Esta semana, el periodismo ha vuelto a sufrir un terremoto con epicentro en las ediciones locales de El Mundo, como ya ocurriera hace unos meses con las de El País o el ABC. Un número considerable de despidos trata de apuntalar los cascotes de un negocio que se viene abajo mientras los empresarios que lo dirigen con mando a distancia delegan en directores jóvenes que aún no han decidido si es más rentable el carbón o la máquina de vapor. Las consecuencias son visibles. Los profesionales de más renombre se hacinan en redacciones centralizadas tratando de dar respuesta a un mundo cada vez más descentralizado. Y la calle, la gente, las paredes que hablan, se vacían poco a poco entre un hedor de basuras y pantallas de móvil.
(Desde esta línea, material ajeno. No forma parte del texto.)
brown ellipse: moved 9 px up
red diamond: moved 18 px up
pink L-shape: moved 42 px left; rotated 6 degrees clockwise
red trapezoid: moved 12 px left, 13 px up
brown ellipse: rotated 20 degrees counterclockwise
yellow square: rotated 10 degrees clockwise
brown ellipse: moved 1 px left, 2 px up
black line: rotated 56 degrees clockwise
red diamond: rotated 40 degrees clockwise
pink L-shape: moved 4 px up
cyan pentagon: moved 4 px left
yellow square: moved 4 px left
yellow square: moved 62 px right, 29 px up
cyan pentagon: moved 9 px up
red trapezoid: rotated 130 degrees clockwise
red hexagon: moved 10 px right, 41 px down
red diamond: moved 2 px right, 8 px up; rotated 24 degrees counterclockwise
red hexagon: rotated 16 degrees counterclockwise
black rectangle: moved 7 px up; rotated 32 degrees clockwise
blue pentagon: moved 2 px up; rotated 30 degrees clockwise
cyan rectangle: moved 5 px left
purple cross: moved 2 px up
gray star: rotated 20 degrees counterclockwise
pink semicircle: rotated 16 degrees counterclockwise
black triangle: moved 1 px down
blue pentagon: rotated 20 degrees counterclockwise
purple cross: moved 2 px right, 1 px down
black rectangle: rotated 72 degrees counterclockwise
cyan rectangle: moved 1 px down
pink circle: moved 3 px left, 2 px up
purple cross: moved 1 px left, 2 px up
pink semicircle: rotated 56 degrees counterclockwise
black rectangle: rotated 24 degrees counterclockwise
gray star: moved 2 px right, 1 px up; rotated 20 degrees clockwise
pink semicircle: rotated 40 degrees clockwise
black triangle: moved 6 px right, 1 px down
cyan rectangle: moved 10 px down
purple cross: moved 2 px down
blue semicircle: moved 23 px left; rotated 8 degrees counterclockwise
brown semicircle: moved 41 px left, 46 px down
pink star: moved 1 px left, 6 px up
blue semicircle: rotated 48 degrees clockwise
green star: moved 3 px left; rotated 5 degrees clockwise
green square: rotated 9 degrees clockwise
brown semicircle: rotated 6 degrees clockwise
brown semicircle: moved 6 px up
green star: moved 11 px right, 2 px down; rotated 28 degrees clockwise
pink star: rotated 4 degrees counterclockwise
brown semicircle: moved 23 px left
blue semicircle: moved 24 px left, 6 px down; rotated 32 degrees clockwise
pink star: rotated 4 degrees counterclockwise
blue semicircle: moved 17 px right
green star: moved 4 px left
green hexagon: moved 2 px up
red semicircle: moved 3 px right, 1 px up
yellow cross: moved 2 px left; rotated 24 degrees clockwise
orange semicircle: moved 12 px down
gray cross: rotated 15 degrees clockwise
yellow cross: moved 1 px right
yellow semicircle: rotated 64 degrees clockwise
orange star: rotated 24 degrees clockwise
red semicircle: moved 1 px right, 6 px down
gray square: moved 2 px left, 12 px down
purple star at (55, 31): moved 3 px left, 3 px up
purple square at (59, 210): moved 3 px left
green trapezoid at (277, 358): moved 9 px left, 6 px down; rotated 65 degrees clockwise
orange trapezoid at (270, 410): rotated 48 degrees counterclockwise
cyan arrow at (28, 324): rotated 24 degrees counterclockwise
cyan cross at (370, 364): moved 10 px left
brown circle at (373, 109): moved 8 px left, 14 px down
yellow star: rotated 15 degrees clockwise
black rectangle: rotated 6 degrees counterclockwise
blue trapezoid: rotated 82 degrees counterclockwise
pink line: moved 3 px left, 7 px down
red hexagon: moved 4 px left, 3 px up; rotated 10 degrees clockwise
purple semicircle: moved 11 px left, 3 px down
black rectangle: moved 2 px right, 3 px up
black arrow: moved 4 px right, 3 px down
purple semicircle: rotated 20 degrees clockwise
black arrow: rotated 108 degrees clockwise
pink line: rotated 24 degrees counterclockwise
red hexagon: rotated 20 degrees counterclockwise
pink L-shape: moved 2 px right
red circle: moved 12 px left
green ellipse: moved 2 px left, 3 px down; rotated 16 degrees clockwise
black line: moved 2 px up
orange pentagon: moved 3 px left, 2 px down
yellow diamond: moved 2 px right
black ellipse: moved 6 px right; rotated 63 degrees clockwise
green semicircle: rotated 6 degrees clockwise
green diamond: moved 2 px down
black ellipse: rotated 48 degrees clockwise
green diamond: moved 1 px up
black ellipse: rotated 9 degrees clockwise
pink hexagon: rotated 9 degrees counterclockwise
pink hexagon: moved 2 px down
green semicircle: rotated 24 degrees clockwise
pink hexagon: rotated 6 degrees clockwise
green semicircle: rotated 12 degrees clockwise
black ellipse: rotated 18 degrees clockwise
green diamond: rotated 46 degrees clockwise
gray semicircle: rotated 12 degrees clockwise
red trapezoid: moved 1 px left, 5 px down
Desde hace años que anda el periodismo silbando el Thriller de Michael Jackson sin saber por qué. Y no se dará cuenta hasta que mire alrededor y perciba que todos están muertos y bailando al son que les tocan. Han confundido los titulares con balances de cuentas y no hay nadie que les haga escuchar que el periodismo no se hace con dinero, sino con tiempo. No es nada nuevo. Richard Brooks ya le escribió el mismo monólogo a Bogart en El cuarto poder, hace más de sesenta años. Tiempo para buscar, para encontrar, para escuchar, para contrastar, para contar, para ilustrar, para corregir y para publicar. Tiempo para leer. Tiempo para poder competir contra la prisa. Tiempo para poder llenar los huecos que deja la carrera por llegar antes a una historia llena de huecos. Y en el periodismo, el tiempo se traduce por redacciones bien pobladas de profesionales con más oídos que firma.
El periodismo boqueará mientras siga alimentando a quienes no leen periódicos ni escuchan radios ni siguen la actualidad por televisión, sino que creen que la vida se condensa en 140 caracteres. Frente a la urgencia de internet y las redes sociales, los que ya bucean entre noticias y sus herederos, que los habrá, necesitan que alguien dinamite la pirámide invertida y fisione el primer (y único) párrafo. Necesitan volver a la narrativa, a los datos y los hechos bien argumentados y sin incorrecciones gramaticales. Algo que no se consigue apartando a los periodistas de la calle, ni arrancando la confianza a los empleados para entregarla en una bandeja de plata a los anunciantes, ni bailando un vals con las instituciones a la luz de la luna, ni tratando de pagar el esfuerzo con cheques de comida. Para hacer periodismo no hacen falta magos, humoristas ni vedettes, sino gente que sepa contar historias.